§ TASK PROMPT:
Return every row below verbatim, omitting the pictures from your response.

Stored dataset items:
-------
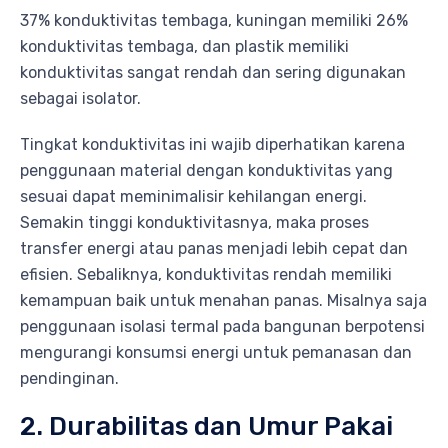
37% konduktivitas tembaga, kuningan memiliki 26%
konduktivitas tembaga, dan plastik memiliki
konduktivitas sangat rendah dan sering digunakan
sebagai isolator.
Tingkat konduktivitas ini wajib diperhatikan karena
penggunaan material dengan konduktivitas yang
sesuai dapat meminimalisir kehilangan energi.
Semakin tinggi konduktivitasnya, maka proses
transfer energi atau panas menjadi lebih cepat dan
efisien. Sebaliknya, konduktivitas rendah memiliki
kemampuan baik untuk menahan panas. Misalnya saja
penggunaan isolasi termal pada bangunan berpotensi
mengurangi konsumsi energi untuk pemanasan dan
pendinginan.
2. Durabilitas dan Umur Pakai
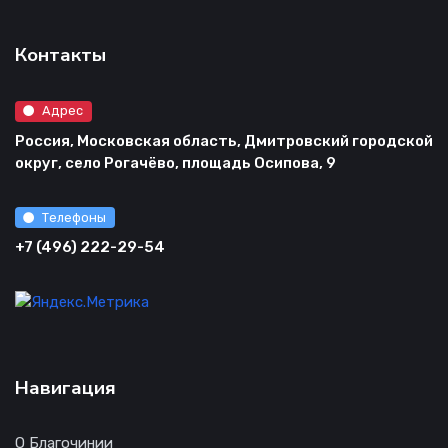
Контакты
Адрес
Россия, Московская область, Дмитровский городской
округ, село Рогачёво, площадь Осипова, 9
Телефоны
+7 (496) 222-29-54
Навигация
О Благочинии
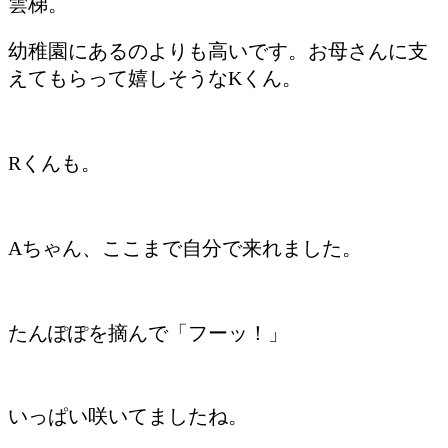
雲梯。
幼稚園にあるのよりも高いです。お母さんに支
えてもらって嬉しそうなKくん。
Rくんも。
Aちゃん、ここまで自分で来れました。
たんぽぽを摘んで「フーッ！」
いっぱい咲いてましたね。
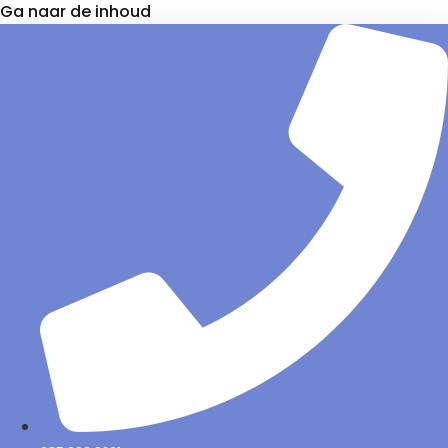
Ga naar de inhoud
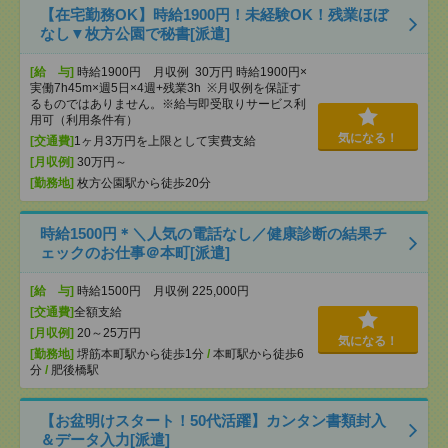
【在宅勤務OK】時給1900円！未経験OK！残業ほぼ
なし▼枚方公園で秘書[派遣]
[給 与]
時給1900円 月収例 30万円 時給1900円×
実働7h45m×週5日×4週+残業3h ※月収例を保証す
るものではありません。※給与即受取りサービス利
用可（利用条件有）
気になる！
[交通費]
1ヶ月3万円を上限として実費支給
[月収例]
30万円～
[勤務地]
枚方公園駅から徒歩20分
時給1500円＊＼人気の電話なし／健康診断の結果チ
ェックのお仕事＠本町[派遣]
[給 与]
時給1500円 月収例 225,000円
[交通費]
全額支給
[月収例]
20～25万円
気になる！
[勤務地]
堺筋本町駅から徒歩1分
/
本町駅から徒歩6
分
/
肥後橋駅
【お盆明けスタート！50代活躍】カンタン書類封入
＆データ入力[派遣]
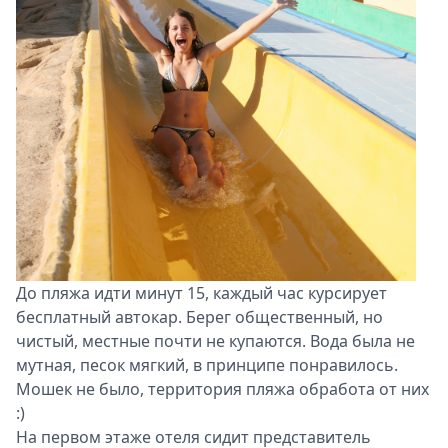
До пляжа идти минут 15, каждый час курсирует
бесплатный автокар. Берег общественный, но
чистый, местные почти не купаются. Вода была не
мутная, песок мягкий, в принципе понравилось.
Мошек не было, территория пляжа обработа от них
:)
На первом этаже отеля сидит представитель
-------
§ ANSWER BOX:
37% konduktivitas tembaga, kuningan memiliki 26%
konduktivitas tembaga, dan plastik memiliki
konduktivitas sangat rendah dan sering digunakan
sebagai isolator.
Tingkat konduktivitas ini wajib diperhatikan karena
penggunaan material dengan konduktivitas yang
sesuai dapat meminimalisir kehilangan energi.
Semakin tinggi konduktivitasnya, maka proses
transfer energi atau panas menjadi lebih cepat dan
efisien. Sebaliknya, konduktivitas rendah memiliki
kemampuan baik untuk menahan panas. Misalnya saja
penggunaan isolasi termal pada bangunan berpotensi
mengurangi konsumsi energi untuk pemanasan dan
pendinginan.
2. Durabilitas dan Umur Pakai
Контакты
Адрес
Россия, Московская область, Дмитровский городской
округ, село Рогачёво, площадь Осипова, 9
Телефоны
+7 (496) 222-29-54
Навигация
О Благочинии
雲梯。
幼稚園にあるのよりも高いです。お母さんに支
えてもらって嬉しそうなKくん。
Rくんも。
Aちゃん、ここまで自分で来れました。
たんぽぽを摘んで「フーッ！」
いっぱい咲いてましたね。
Ga naar de inhoud
【在宅勤務OK】時給1900円！未経験OK！残業ほぼ
なし▼枚方公園で秘書[派遣]
[給 与]
時給1900円 月収例 30万円 時給1900円×
実働7h45m×週5日×4週+残業3h ※月収例を保証す
るものではありません。※給与即受取りサービス利
用可（利用条件有）
気になる！
[交通費]
1ヶ月3万円を上限として実費支給
[月収例]
30万円～
[勤務地]
枚方公園駅から徒歩20分
時給1500円＊＼人気の電話なし／健康診断の結果チ
ェックのお仕事＠本町[派遣]
[給 与]
時給1500円 月収例 225,000円
[交通費]
全額支給
[月収例]
20～25万円
気になる！
[勤務地]
堺筋本町駅から徒歩1分
/
本町駅から徒歩6
分
/
肥後橋駅
【お盆明けスタート！50代活躍】カンタン書類封入
＆データ入力[派遣]
До пляжа идти минут 15, каждый час курсирует
бесплатный автокар. Берег общественный, но
чистый, местные почти не купаются. Вода была не
мутная, песок мягкий, в принципе понравилось.
Мошек не было, территория пляжа обработа от них
:)
На первом этаже отеля сидит представитель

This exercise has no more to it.